SOME EMPLOYERS FORGET SEXUAL HARASSMENT IS ILLEGAL – BUT IT IS

The recent revelations of sexual harassment and assault by politicians, movie moguls and stars, corporate officials and sports personalities have risen to a crescendo that cannot be ignored by or hidden from the public, law enforcement or civil courts.

The media focus on abusive conduct spotlights the tip of the iceberg, the high visibility events.  But most abuse occurs in more mundane circumstances, especially in the employment setting.  Most often, a senior person abuses a junior or new employee.

Women employed in more common professions are coming forward with their accusations of abuse at the hands of supervisors. It takes courage to complain about a person’s abusive boss.  The fear of retaliation is central and keen – and correctly so. Usually, the abused person is discouraged from reporting the abuse or seeking a remedy. Unfortunately, it seems most abusers escape punishment.

We are realizing that female employees have endured sexual harassment for decades – or longer.  Now it is clear that men and young boys are not immune from exploitation.

In our law practice, inquiries into legal recourse for individuals abused in the work place have escalated since the recent wave of media coverage.

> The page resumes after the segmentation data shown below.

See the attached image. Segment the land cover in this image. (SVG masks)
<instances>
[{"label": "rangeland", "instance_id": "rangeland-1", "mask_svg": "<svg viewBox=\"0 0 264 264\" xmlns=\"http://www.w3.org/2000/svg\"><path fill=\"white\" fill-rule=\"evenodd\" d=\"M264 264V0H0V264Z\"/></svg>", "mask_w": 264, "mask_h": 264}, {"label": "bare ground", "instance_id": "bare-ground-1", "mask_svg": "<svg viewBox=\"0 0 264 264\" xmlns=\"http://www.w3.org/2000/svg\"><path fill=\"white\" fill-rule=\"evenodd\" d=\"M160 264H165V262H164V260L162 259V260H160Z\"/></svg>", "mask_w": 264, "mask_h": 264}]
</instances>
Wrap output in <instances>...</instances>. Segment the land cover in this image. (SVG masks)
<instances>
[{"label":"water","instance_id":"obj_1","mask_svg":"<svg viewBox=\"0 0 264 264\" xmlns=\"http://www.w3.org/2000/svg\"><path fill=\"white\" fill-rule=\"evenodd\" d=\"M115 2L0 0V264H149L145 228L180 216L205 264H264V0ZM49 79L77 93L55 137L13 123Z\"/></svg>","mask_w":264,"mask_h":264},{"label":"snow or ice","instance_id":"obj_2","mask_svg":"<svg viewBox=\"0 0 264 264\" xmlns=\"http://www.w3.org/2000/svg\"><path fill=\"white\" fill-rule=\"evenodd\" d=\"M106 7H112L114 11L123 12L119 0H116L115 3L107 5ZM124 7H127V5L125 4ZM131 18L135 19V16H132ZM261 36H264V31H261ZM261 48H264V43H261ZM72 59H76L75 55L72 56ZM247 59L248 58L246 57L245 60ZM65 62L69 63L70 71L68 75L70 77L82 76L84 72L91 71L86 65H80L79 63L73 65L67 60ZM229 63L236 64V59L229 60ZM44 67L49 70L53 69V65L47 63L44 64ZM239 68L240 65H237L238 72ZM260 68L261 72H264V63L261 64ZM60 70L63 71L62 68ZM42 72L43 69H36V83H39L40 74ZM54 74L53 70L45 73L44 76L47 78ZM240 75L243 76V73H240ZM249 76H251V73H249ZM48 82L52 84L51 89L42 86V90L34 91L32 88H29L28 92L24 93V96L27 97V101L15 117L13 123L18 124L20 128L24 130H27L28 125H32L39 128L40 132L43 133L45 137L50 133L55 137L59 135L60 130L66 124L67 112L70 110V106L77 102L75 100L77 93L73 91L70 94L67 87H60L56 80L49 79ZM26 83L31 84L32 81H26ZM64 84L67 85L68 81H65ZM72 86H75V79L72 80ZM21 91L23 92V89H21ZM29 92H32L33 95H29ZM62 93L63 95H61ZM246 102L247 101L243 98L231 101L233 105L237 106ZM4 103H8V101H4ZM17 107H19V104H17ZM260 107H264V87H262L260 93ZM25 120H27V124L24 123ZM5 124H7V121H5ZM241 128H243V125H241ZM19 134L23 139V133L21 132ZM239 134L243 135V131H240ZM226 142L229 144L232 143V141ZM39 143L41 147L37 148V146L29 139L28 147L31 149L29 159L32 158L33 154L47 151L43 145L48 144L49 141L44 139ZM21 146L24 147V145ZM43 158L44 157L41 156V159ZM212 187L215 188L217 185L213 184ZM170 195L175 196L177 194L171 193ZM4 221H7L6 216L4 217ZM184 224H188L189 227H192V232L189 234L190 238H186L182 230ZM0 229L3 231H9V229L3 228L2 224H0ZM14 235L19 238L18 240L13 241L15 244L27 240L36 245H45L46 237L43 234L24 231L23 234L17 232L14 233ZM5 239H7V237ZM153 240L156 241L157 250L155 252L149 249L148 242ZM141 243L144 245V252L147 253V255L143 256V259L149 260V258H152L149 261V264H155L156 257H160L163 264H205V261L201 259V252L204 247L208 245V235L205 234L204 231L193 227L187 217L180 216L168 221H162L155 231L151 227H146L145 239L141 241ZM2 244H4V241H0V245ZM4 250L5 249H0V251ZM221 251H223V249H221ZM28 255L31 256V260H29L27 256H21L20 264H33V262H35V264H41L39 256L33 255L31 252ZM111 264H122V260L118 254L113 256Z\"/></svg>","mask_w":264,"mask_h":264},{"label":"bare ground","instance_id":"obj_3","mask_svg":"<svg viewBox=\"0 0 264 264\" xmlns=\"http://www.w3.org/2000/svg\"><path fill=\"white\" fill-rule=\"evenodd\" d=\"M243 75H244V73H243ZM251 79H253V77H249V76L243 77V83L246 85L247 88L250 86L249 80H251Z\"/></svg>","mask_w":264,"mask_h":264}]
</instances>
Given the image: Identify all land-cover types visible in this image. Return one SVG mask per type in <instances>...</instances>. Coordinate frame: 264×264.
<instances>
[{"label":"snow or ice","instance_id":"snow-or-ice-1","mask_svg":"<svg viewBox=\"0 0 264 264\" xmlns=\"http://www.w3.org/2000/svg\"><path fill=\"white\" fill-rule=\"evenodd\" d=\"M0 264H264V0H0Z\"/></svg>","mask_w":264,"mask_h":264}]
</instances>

Inquirers seek personal and job protection, in some cases, from a nightmarish job setting.  And, they seek recourse in the form of monetary compensation for their travail.

The law protects those who complain.  The first step is to contact an attorney.  He or she will advise you, probably, to express your complaints up the organization’s levels of authority.  The process is usually in confidence and the boss or supervisor will not know the identity of the complainer.  Your employee handbook or policy documents will describe the process. Your attorney will help interpret the organization’s policies and guide you through the process.  It is usually advisable to have the attorney intervene so that the employer knows you are represented — as a protection against retaliation.

Usually, the employer agrees to a monetary settlement rather than defending against allegations of abuse in court or in the media—or a negative jury verdict.  If not, we pursue the employer with vigor.

Legal remedies include compensation for sexual harassment, abuse, hostile work environment and retaliation, among others. Each one includes potential money damages, including punitive damages and reimbursement for legal fees and court costs. The awards represent compensation for employee harassment and suffering.  They also punish the perpetrators and deter others from pursuing similar abusive conduct.

Rather than waiting, it is better to seek legal advice immediately. Delay causes loss of witnesses’ memories, evidence, photos and documents, making it more difficult to succeed against the perpetrator.

Abusive individuals should not be able to commit their humiliations, invasions of privacy, personal space and body or escape punishment. They should be punished and the victims compensated for their suffering. It is time to stop sexual abuse on the job. And, it is possible.